* **Exercise prompt**: Skip the pictures. Quote every line below, exactly, from the one with "bottle: none [375,334,462,529]" through the final line.

* **Recorded data**:
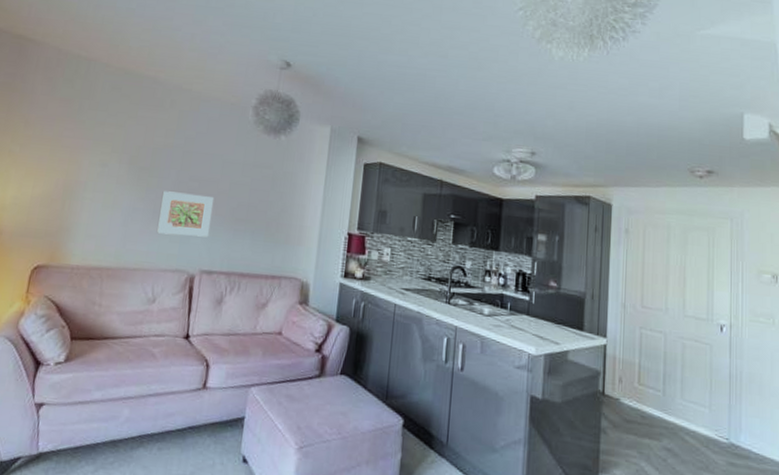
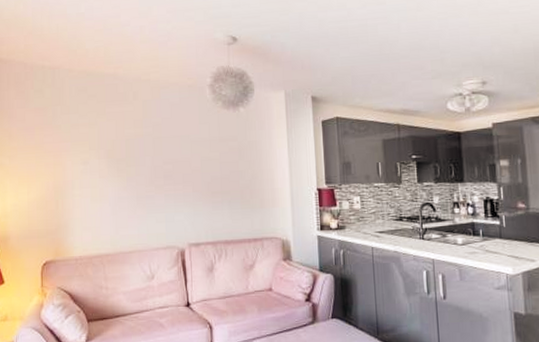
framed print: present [156,191,215,237] -> none [141,175,191,217]

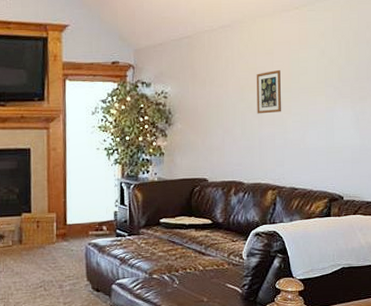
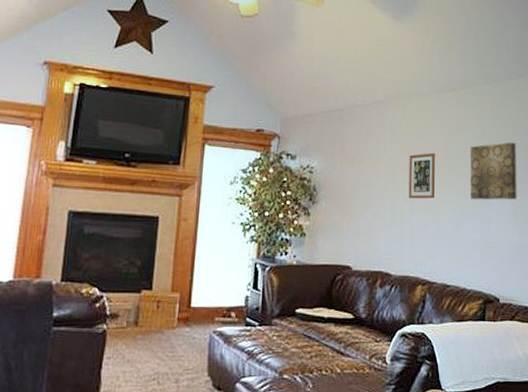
wall art: none [313,53,359,110] -> present [470,142,517,200]

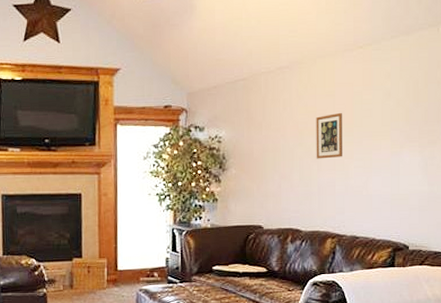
wall art: present [470,142,517,200] -> none [378,94,428,155]

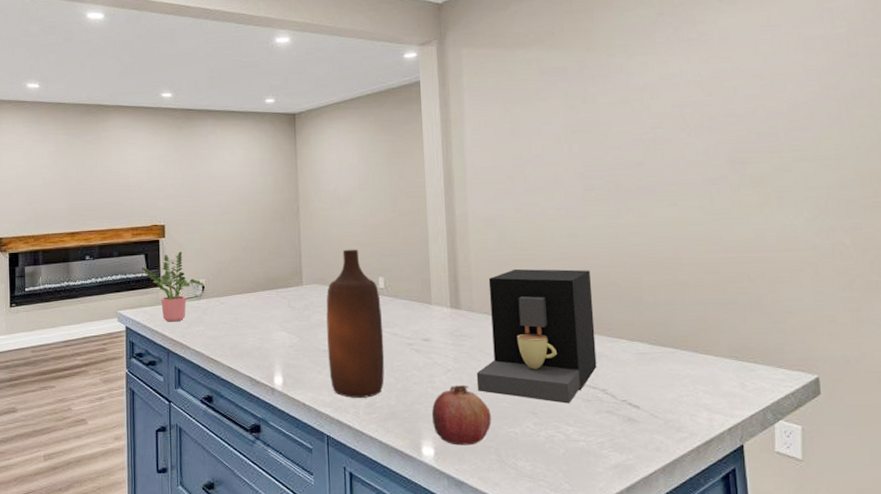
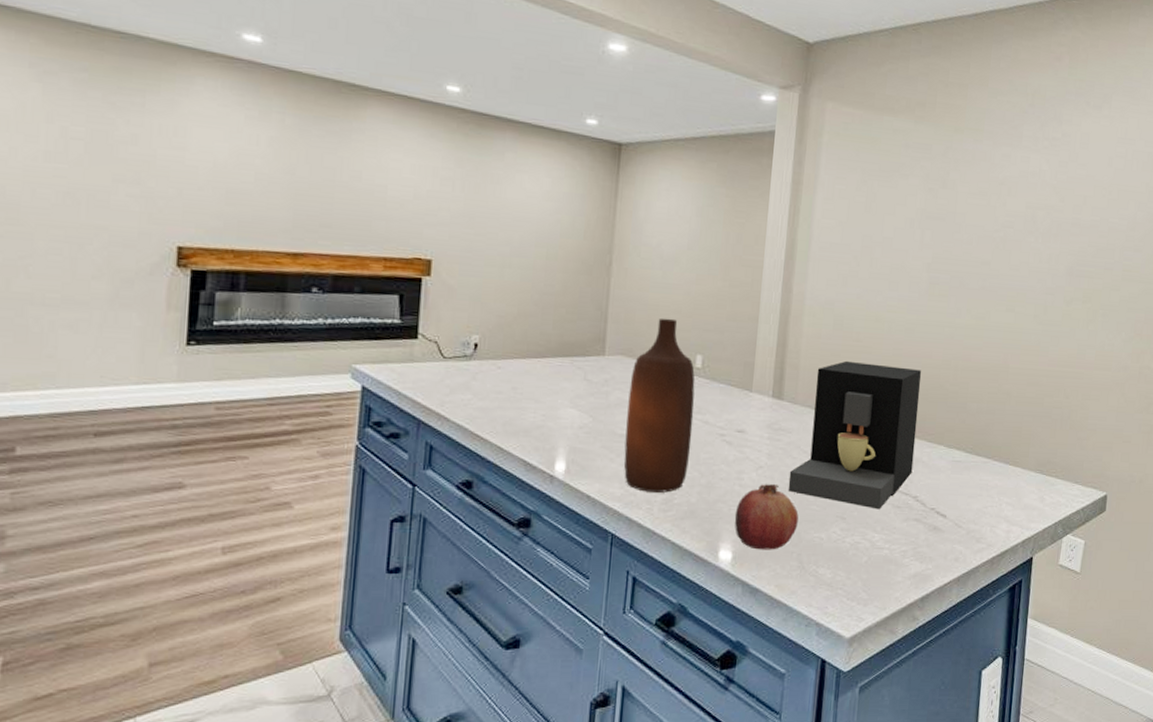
potted plant: present [142,251,205,322] -> none [393,296,478,386]

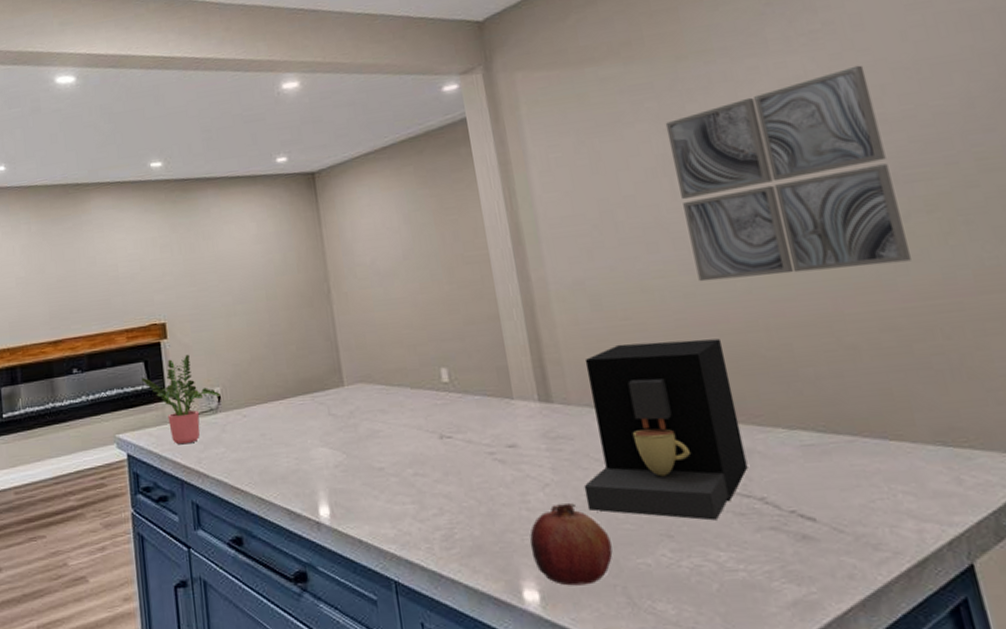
potted plant: none [393,296,478,386] -> present [142,354,221,445]
bottle: present [624,318,696,493] -> none [375,334,462,529]
wall art: none [919,175,1078,336] -> present [665,65,911,282]

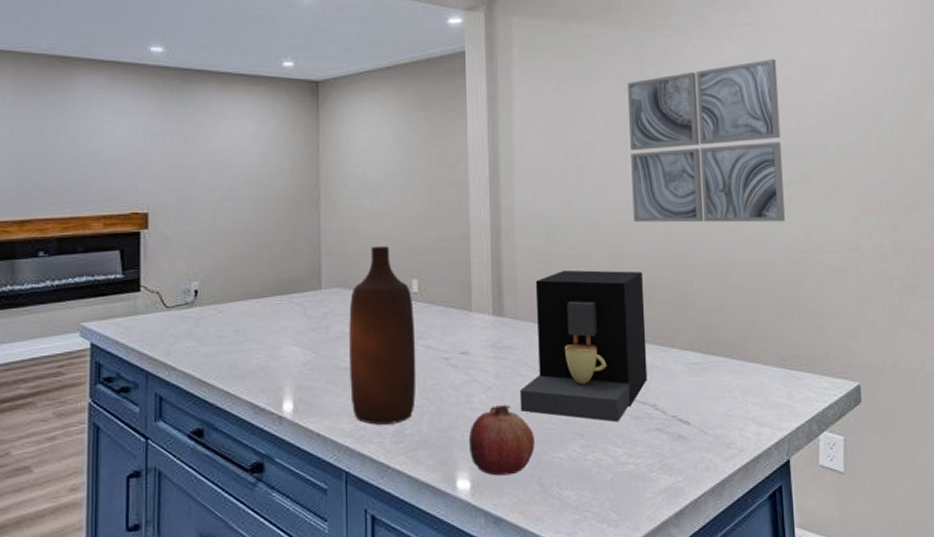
potted plant: present [142,354,221,445] -> none [116,247,198,337]
bottle: none [375,334,462,529] -> present [349,245,417,425]

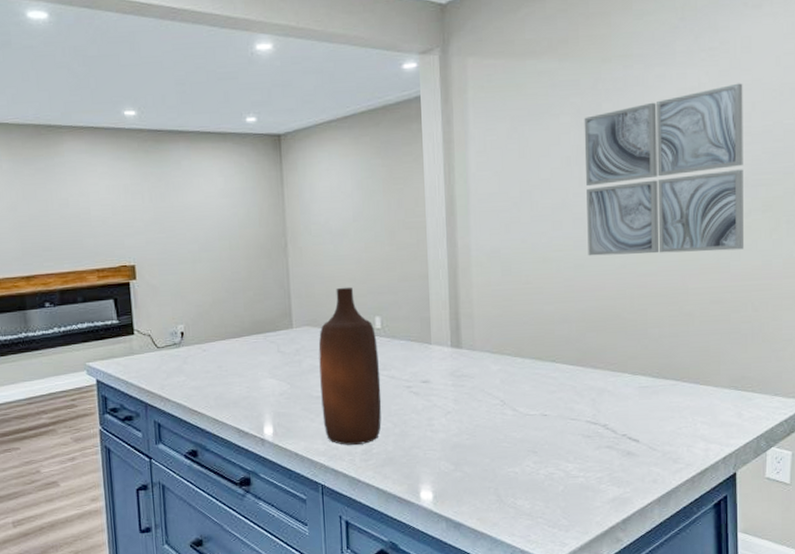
fruit: present [468,405,535,476] -> none [430,427,491,488]
coffee maker: present [519,270,648,422] -> none [477,302,599,441]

* **Answer for the task**:
bottle: none [375,334,462,529] -> present [349,245,417,425]

fruit: present [468,405,535,476] -> none [430,427,491,488]
coffee maker: present [519,270,648,422] -> none [477,302,599,441]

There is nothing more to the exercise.